On the Townsend

The Crowd You’re in With
Through Nov. 20
People’s Center
425 20th Ave. S., Mpls.
(612) 375-0600
www.walkingshadowcompany.org

Playwright Rebecca Gilman is an original and scathing observer of today’s besieged middle class. She ruthlessly has examined racial correctness and her own white female privilege in Spinning Into Butter, and the way economics affects our sexual expression and capacity to love in Dollhouse. With The Crowd You’re in With, she muses on concerns over having kids in our period of economic collapse and upheaval. It was a hit last year at Chicago’s Goodman Theatre. Walking Shadow premieres it here.

’Tis Pity She’s a Whore
Through Nov. 20
Walker Community Church
3104 16th Ave. S., Mpls.
www.classicalactorsensemble.org

In the early 1630s, during the reign of King Charles I, English theater had become grisly and quite sexual. This fueled the righteous Puritans, who would behead him in 1649, and replace the monarchy with a republic. John Ford’s 1630s tragedy, ’Tis Pity She’s a Whore, was a highly-controversial work in that time.

Director Joseph Papke notes, “Ironically, physical incest may be the purest love in the play. Ford writes about a society with double standards for men and women, but ultimately leaves it up to the audience to decide who is right and who is wrong in a play full of moral and ethical ambiguity.”

Today’s puritans would call it “moral relativism.” Of course, they are much less bothered by violence.

Unspeakable Things: The Wandrei Brothers Project
Through Nov. 20
Red Eye Theater
15 W. 14th St., Mpls.
(612) 554-1302
www.sandboxtheatreonline.com

Sandbox’s new collaboration reflects on St. Paul’s Donald and Howard Wandrei, pioneers in science fiction and fantasy in the 1930s and 1940s.

Artistic Director Ryan Hill says Unspeakable Things “is about the inability to confront your fears. Fear, and your ability to address it, is a constant pressure on marginalized communities. For example, gay suicides aren’t cause by embarrassment. They’re caused by fear—incomprehensible terror that cannot be reasoned, subdued, or healed. The plight of our main character, Donald Wandrei [John Middleton], shows what happens if you live with that type of fear—when you let it run your life.”

Minneapolis Underground Film Festival
Dec. 3-5
Minneapolis College of Art and Design
2501 Stevens Ave. S., Mpls.
www.minneapolisundergroundfilmfestival.com

You can bet the farm that Festival Director Greg Yolen will have a provocative slate of indies. So, it’s no surprise that gay filmmakers Jaime Carrera and Tyler Jensen are on board. Their shorts Parade and Passing are part of Minneapolis Project 2010, a panorama of local short films.

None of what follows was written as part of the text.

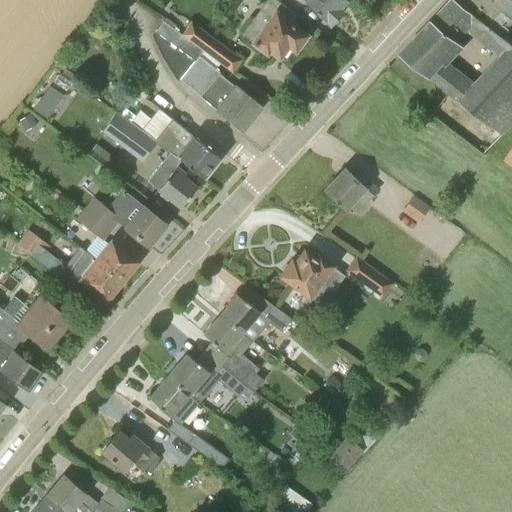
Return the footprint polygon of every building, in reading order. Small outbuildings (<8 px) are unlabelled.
[(305,37),(290,25),(296,16),(275,0),(266,0),(263,6),(274,15),(264,28),(253,19),(241,35),(266,54),(268,50),(278,58),(287,46),(294,51),(305,37)] [(300,0),(328,26),(340,12),(337,9),(346,0),(345,0),(300,0)] [(448,95),(502,135),(511,124),(511,44),(502,37),(486,24),(456,0),(451,0),(400,54),(450,93),(448,95)] [(511,20),(511,0),(474,0),(493,16),(486,24),(502,37),(508,31),(503,26),(510,19),(511,20)] [(180,35),(162,21),(154,32),(193,62),(202,51),(180,35)] [(202,51),(203,52),(231,73),(241,60),(190,22),(180,35),(202,51)] [(99,39),(100,46),(114,43),(113,36),(99,39)] [(180,81),(200,96),(242,131),(261,107),(234,86),(233,87),(217,74),(219,72),(199,57),(203,52),(202,51),(193,62),(194,63),(180,81)] [(160,105),(154,116),(142,109),(136,119),(160,133),(173,113),(160,105)] [(155,140),(117,111),(103,130),(141,159),(155,140)] [(18,120),(25,131),(37,124),(30,113),(18,120)] [(155,140),(170,152),(180,160),(203,179),(219,159),(171,119),(155,140)] [(511,166),(511,148),(503,160),(511,166)] [(175,166),(180,160),(170,152),(147,180),(180,208),(196,187),(182,177),(185,173),(175,166)] [(354,178),(344,169),(324,190),(345,209),(360,192),(367,199),(376,190),(358,173),(354,178)] [(96,217),(112,230),(120,220),(93,197),(83,208),(96,217)] [(418,220),(427,208),(412,197),(403,209),(418,220)] [(148,247),(166,225),(141,207),(123,228),(148,247)] [(104,239),(112,230),(96,217),(83,208),(75,219),(96,236),(84,252),(121,281),(136,262),(111,242),(110,244),(104,239)] [(58,278),(65,268),(37,247),(30,256),(58,278)] [(106,300),(121,281),(84,252),(70,269),(106,300)] [(315,260),(304,252),(294,264),(291,262),(281,275),(307,294),(303,302),(317,312),(344,276),(318,257),(315,260)] [(382,298),(392,284),(355,257),(344,271),(382,298)] [(17,266),(9,276),(20,284),(27,275),(17,266)] [(241,333),(252,342),(269,322),(280,331),(290,320),(274,305),(263,317),(245,301),(244,302),(236,294),(219,314),(241,333)] [(39,296),(25,312),(17,322),(16,323),(47,349),(70,321),(39,296)] [(0,337),(15,320),(0,307),(0,337)] [(210,342),(228,357),(231,353),(237,359),(252,342),(241,333),(219,314),(203,334),(211,341),(210,342)] [(0,369),(28,390),(42,371),(0,340),(0,369)] [(228,357),(220,366),(237,381),(246,388),(253,392),(262,380),(255,374),(237,359),(231,353),(228,357)] [(237,381),(220,366),(213,375),(197,361),(196,362),(185,354),(167,375),(199,403),(218,381),(238,397),(241,393),(246,388),(237,381)] [(180,425),(199,403),(167,375),(148,397),(158,406),(157,407),(169,417),(169,418),(174,421),(180,425)] [(337,396),(346,385),(338,379),(335,377),(327,387),(329,389),(337,396)] [(241,393),(247,399),(253,392),(246,388),(241,393)] [(322,397),(318,408),(327,412),(331,401),(322,397)] [(229,460),(225,457),(180,425),(174,421),(167,431),(188,445),(218,466),(223,470),(229,460)] [(363,454),(379,436),(366,425),(352,440),(346,436),(325,459),(342,474),(361,452),(363,454)] [(127,439),(117,431),(99,452),(122,471),(134,457),(137,459),(133,465),(142,473),(156,457),(129,436),(127,439)] [(277,456),(270,451),(264,460),(271,465),(277,456)] [(67,511),(90,511),(97,503),(86,494),(87,493),(63,474),(48,493),(67,511)] [(273,504),(283,511),(306,511),(311,505),(286,486),(273,504)] [(117,511),(119,511),(128,501),(108,487),(99,499),(117,511)] [(67,511),(48,493),(32,511),(67,511)]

In Passing, transgender actor Sinan Goknur plays The Mechanic. Carrera shares, “This particular character struggles with the perception of himself he sees in others, but ultimately decides to exude genuineness by living life truthfully.”

Yolen presents his own new film, Macumba, about a couple drawn into black magic in Costa Rica. Political activists: Heed the documentary Speaker’s Corner. Other films to consider: Abide, The Hunting Buddies, Victory Square, and Vixen Highway.

Robin Hood
Through Dec. 5
Children’s Theatre Company
2400 3rd Ave. S., Mpls.
(612) 874-0400
www.childrenstheatre.org

Adapter/Director Greg Banks’s gloriously gritty ensemble crackles with impeccable timing, crossdressing mischief, and beefy biceps.

Mary Anna Culligan’s costumes have a present-day homeless look that evokes a disturbing contemporary equivalency with the story’s Medieval feudal rich terrorizing the starving poor. Ted Sharon’s lyrical stage combat direction is enhanced by Joseph Stanley’s Sherwood Forest set, which evokes a menacing ambience. Victor Zupanc’s rustic music fits the rural setting perfectly.

Dynamic Dean Holt dazzles as Robin Hood. Anna Sundberg endears as Maid Marian. Julian McFaul as The Sheriff relishes his sadistic power lust—the type that mutilates people. Reed Sigmund is hilariously camp as decadent Prince John.

It’s one marvelous, terrific show!

An Embarrassment of Riches: Picturing Global Wealth
Through Jan. 2
Minneapolis Institute of Arts
2400 3rd Ave. S., Mpls.
(612) 870-3000
www.artsmia.org

As you enter this seemingly low-key photo exhibit, you read: “The past decade has witnessed unprecedented growth of global riches.” So, you might expect images of those recently mowed down by the global economy. Instead, you see recent reflections of prosperity. The Marxist maxim that wealth should be redistributed downward to the masses shifts into reverse here. Such redistribution actually has occurred upward.

The first photo as you walk in is Edward Burtynksy’s Oil Fields #22. A sleek pipeline purposely snakes its way into the green Alberta landscape. Nature is secondary and passive. The phallic wealth organ is primary and vigorous.

As you may anticipate, the exhibit includes obligatory decadent images: photos of hip young people (mostly attractive men) in a Frankfurt night club; narcissistic LA Valley Girls sipping Buds; and a bulldog sitting contently in an antique chair. But curator David Little deliberately seems to have overshadowed them with deeper comments within other photos.

Those comments include Luc Delahaye’s A Lunch at the Belvedere. In a grouping that eerily echoes Leonard da Vinci’s The Last Supper, 11 businessmen and a woman interact at a conference table at the fabled Davos, Switzerland, hotel for the World Economic Forum. Has economics unseated religion?

Sze Tsung Leong’s forlorn Suzhou Creek, Putuo District, Shanghai, the only work that forthrightly laments the global economic shift, has decrepit, once-gorgeous buildings in the foreground, as nondescript, sterile ones rise with uniformity beyond.

Tina Barney’s The Orchids features two men in a room with antiques. We wonder: What is their relationship to each other? Relatives, business partners, or life partners?